▸ **WHAT THIS TASK INVOLVES**: From the line holding "SESDERMA como socio estratégico" through the line holding "la sobriété des" below, write out every line exactly; include both of those lines and drop the pictures.

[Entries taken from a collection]
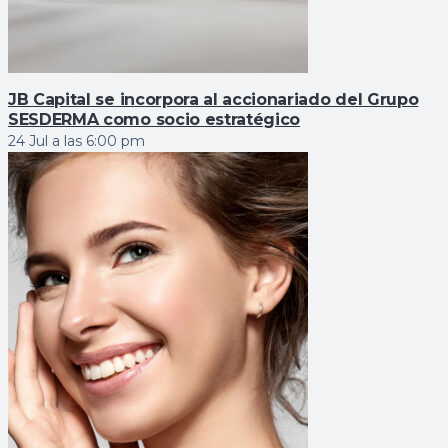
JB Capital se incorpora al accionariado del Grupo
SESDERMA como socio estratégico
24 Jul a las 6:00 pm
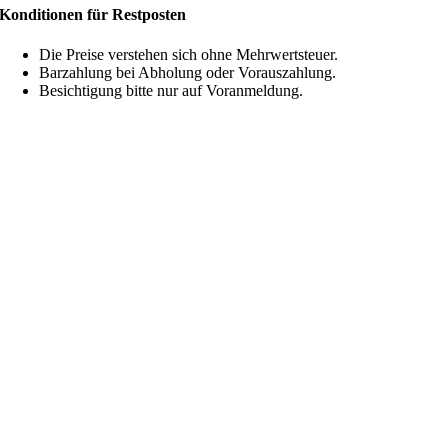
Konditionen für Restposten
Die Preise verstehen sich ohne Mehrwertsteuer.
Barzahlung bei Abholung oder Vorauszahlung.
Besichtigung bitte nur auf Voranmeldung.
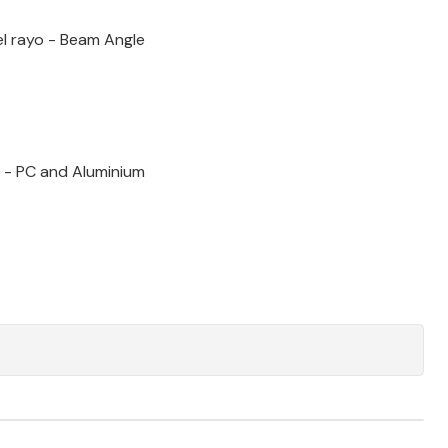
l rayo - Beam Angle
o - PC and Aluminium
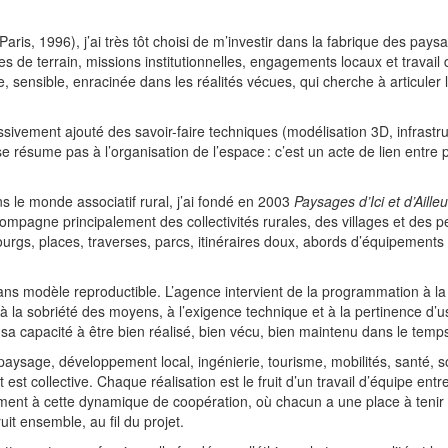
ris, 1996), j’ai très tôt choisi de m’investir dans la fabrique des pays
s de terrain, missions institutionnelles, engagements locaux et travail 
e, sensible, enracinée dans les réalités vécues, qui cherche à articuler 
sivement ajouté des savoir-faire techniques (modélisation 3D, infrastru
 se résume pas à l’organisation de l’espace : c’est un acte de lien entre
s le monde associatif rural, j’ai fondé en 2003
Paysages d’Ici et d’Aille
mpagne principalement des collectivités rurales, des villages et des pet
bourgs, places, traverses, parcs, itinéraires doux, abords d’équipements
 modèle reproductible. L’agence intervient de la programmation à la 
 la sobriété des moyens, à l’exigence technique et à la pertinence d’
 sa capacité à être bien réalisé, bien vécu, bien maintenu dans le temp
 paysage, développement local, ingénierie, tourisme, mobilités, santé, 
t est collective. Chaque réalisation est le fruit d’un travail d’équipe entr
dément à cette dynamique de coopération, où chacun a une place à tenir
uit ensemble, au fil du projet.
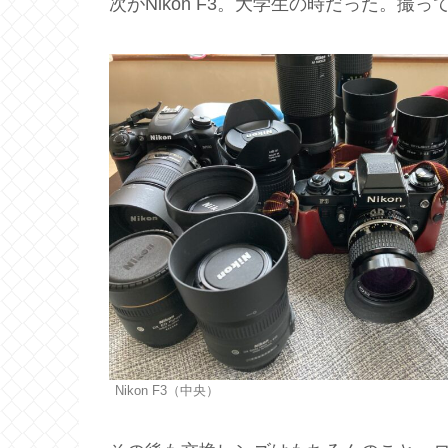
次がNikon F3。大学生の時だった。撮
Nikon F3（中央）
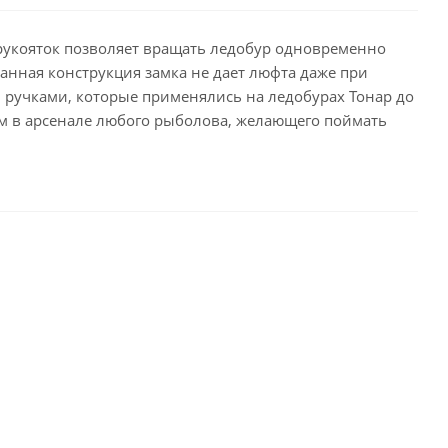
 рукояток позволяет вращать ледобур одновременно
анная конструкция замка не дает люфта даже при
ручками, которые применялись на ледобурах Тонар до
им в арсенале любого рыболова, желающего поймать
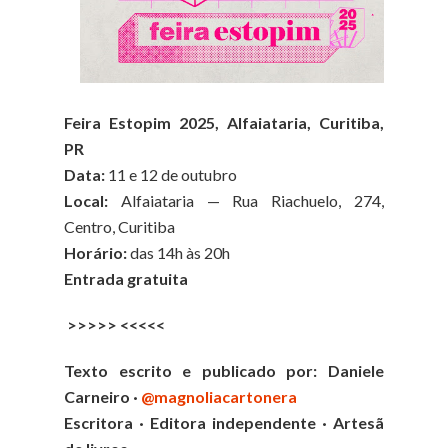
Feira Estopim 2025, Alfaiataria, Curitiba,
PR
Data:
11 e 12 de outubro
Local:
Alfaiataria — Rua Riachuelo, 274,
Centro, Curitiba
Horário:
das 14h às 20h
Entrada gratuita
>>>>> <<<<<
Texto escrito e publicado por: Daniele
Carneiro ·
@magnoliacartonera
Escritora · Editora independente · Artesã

--

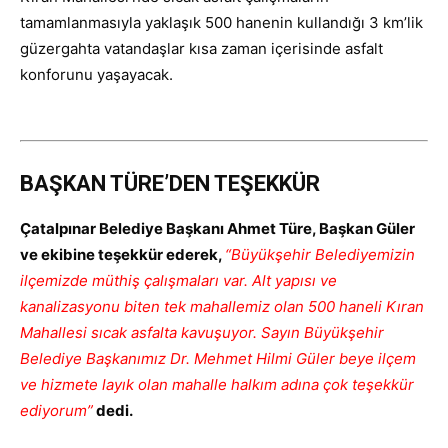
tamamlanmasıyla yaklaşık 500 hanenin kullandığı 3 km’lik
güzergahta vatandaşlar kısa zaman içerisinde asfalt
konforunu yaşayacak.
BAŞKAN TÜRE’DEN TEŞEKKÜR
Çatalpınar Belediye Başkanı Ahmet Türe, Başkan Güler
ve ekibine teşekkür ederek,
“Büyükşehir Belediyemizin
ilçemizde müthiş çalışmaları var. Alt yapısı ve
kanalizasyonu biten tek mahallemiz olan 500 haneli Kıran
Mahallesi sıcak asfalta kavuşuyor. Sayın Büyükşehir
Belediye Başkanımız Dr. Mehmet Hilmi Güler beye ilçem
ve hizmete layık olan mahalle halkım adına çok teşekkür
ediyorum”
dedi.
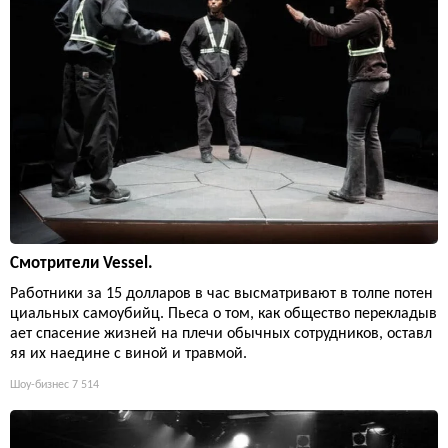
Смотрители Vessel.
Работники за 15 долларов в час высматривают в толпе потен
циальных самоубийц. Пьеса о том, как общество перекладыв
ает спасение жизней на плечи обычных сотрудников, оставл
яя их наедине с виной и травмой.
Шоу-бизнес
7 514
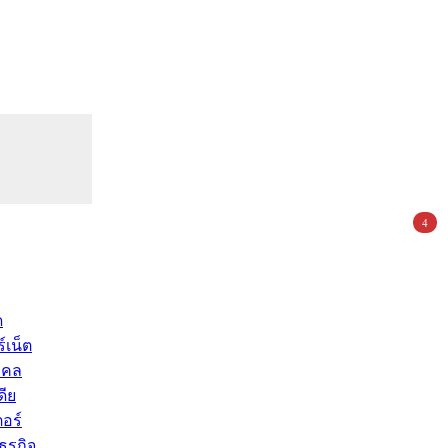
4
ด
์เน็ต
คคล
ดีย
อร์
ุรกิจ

▸ **ANSWER TO THIS PROBLEM**:
SESDERMA como socio estratégico
24 Jul a las 6:00 pm
Konditionen für Restposten
Die Preise verstehen sich ohne Mehrwertsteuer.
Barzahlung bei Abholung oder Vorauszahlung.
Besichtigung bitte nur auf Voranmeldung.
l rayo - Beam Angle
o - PC and Aluminium
ris, 1996), j’ai très tôt choisi de m’investir dans la fabrique des pays
s de terrain, missions institutionnelles, engagements locaux et travail 
e, sensible, enracinée dans les réalités vécues, qui cherche à articuler 
sivement ajouté des savoir-faire techniques (modélisation 3D, infrastru
 se résume pas à l’organisation de l’espace : c’est un acte de lien entre
s le monde associatif rural, j’ai fondé en 2003
Paysages d’Ici et d’Aille
mpagne principalement des collectivités rurales, des villages et des pet
bourgs, places, traverses, parcs, itinéraires doux, abords d’équipements
 modèle reproductible. L’agence intervient de la programmation à la 
 la sobriété des moyens, à l’exigence technique et à la pertinence d’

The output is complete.